═══ EXTRACTED TEXT ═══

We consider a randomly generated database [8, 42] commonly used for benchmarking maximum common subgraph problems. The dataset contains different classes of graphs: randomly connected graphs with different densities; 2D, 3D, and 4D regular and irregular meshes; regular bounded valence graphs, and irregular bounded valence graphs. For each pair of graphs, there are 3 different labellings such that the number of different labels is equal to 33 %, 50 % or 75 % of the number of vertices. In this paper, we report experiments with unlabelled graphs (labels are ignored), and with 33 % labellings (the problem becomes very easy with larger numbers of labels). For unlabelled graphs, we select the 27,500 graph pairs where the number of vertices in each graph is no more than 35; for labelled graphs, which we find less computationally challenging, we select all 81,400 graph pairs, to include graphs with up to 100 vertices.
The two plots on the top of Fig. 3 display the cumulative number of instances solved with respect to time. When graphs are labelled, the clique-based approach clearly outperforms either CP model, and MAC has a slight advantage over FC. (Recall that edge labels decrease the density of the association graph, which is typically very beneficial for clique algorithms, but do not help CP until \(\bot \) is removed from domains.) For unlabelled graphs, the three approaches are broadly comparable, and ultimately FC beats MAC, which beats the clique approach. The bottom row gives a per-instance comparison of the best CP approach with the clique approach: the heatmaps are similar to scatter plots, but due to the large number of instances, we colour each point according to the density of solutions around that point. For labelled graphs, the clique approach comes close to dominating MAC on non-trivial instances (which suggests that there is unlikely to be scope for per-instance algorithm selection here). For unlabelled graphs, there is still a broad correlation between the runtimes; the clique approach rarely wins by more than one order of magnitude, but is sometimes much worse.

═══ RECORD EXTRACTS ═══

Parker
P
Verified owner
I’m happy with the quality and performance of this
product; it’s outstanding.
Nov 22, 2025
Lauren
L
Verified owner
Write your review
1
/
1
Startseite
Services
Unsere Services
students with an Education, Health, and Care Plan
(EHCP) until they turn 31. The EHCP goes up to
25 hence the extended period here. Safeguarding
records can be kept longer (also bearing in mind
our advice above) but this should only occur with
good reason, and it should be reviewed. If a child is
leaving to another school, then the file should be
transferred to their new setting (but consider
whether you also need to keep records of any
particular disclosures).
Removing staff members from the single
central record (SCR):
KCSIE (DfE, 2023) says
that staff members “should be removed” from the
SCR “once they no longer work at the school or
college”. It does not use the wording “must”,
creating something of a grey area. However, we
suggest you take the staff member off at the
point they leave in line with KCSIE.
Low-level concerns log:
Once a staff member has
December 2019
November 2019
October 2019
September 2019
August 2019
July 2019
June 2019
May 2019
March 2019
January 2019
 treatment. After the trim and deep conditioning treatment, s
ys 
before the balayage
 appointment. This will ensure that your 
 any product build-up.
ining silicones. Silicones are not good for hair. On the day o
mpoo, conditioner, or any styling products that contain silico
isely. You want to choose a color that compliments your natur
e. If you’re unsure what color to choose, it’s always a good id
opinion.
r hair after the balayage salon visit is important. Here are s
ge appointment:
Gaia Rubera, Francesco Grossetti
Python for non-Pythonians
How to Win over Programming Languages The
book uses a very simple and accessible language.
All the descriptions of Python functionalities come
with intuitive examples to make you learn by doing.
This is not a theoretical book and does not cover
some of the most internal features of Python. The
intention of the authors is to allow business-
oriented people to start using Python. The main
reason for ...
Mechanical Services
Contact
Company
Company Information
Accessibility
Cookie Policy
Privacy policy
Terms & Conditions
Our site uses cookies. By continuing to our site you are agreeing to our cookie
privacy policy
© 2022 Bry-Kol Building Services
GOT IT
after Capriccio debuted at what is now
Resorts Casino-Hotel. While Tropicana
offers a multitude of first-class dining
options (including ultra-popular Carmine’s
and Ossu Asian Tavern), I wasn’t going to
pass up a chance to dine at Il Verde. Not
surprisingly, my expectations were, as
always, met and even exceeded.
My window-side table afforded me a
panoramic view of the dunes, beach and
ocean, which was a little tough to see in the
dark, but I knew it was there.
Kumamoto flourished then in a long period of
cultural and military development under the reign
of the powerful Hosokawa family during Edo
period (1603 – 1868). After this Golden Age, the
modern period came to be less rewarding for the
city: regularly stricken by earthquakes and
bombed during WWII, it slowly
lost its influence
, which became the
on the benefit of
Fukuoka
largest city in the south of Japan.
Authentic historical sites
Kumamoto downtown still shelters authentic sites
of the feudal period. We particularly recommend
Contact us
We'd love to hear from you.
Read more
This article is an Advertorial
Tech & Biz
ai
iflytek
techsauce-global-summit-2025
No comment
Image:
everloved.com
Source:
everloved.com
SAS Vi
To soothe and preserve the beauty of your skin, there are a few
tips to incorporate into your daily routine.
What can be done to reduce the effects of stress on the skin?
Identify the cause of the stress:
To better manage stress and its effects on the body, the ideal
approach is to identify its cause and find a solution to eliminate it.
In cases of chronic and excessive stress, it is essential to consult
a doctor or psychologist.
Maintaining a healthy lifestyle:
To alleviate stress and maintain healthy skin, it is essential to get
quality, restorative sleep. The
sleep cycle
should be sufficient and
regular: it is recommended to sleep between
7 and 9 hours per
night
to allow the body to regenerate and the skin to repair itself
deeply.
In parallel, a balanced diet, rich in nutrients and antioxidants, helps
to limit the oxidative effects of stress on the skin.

═══

Using the maximum common subgraph text above, answer these:
(a) How many unlabelled graph pairs are selected, and what is the most vertices a graph in them may have?
(b) On labelled graphs, which approach clearly outperforms either CP model?
(c) On unlabelled graphs, how do FC, MAC and the clique approach rank in the end?

(a) 27,500 graph pairs are selected, and each graph has no more than 35 vertices.
(b) The clique-based approach.
(c) FC beats MAC, and MAC beats the clique approach.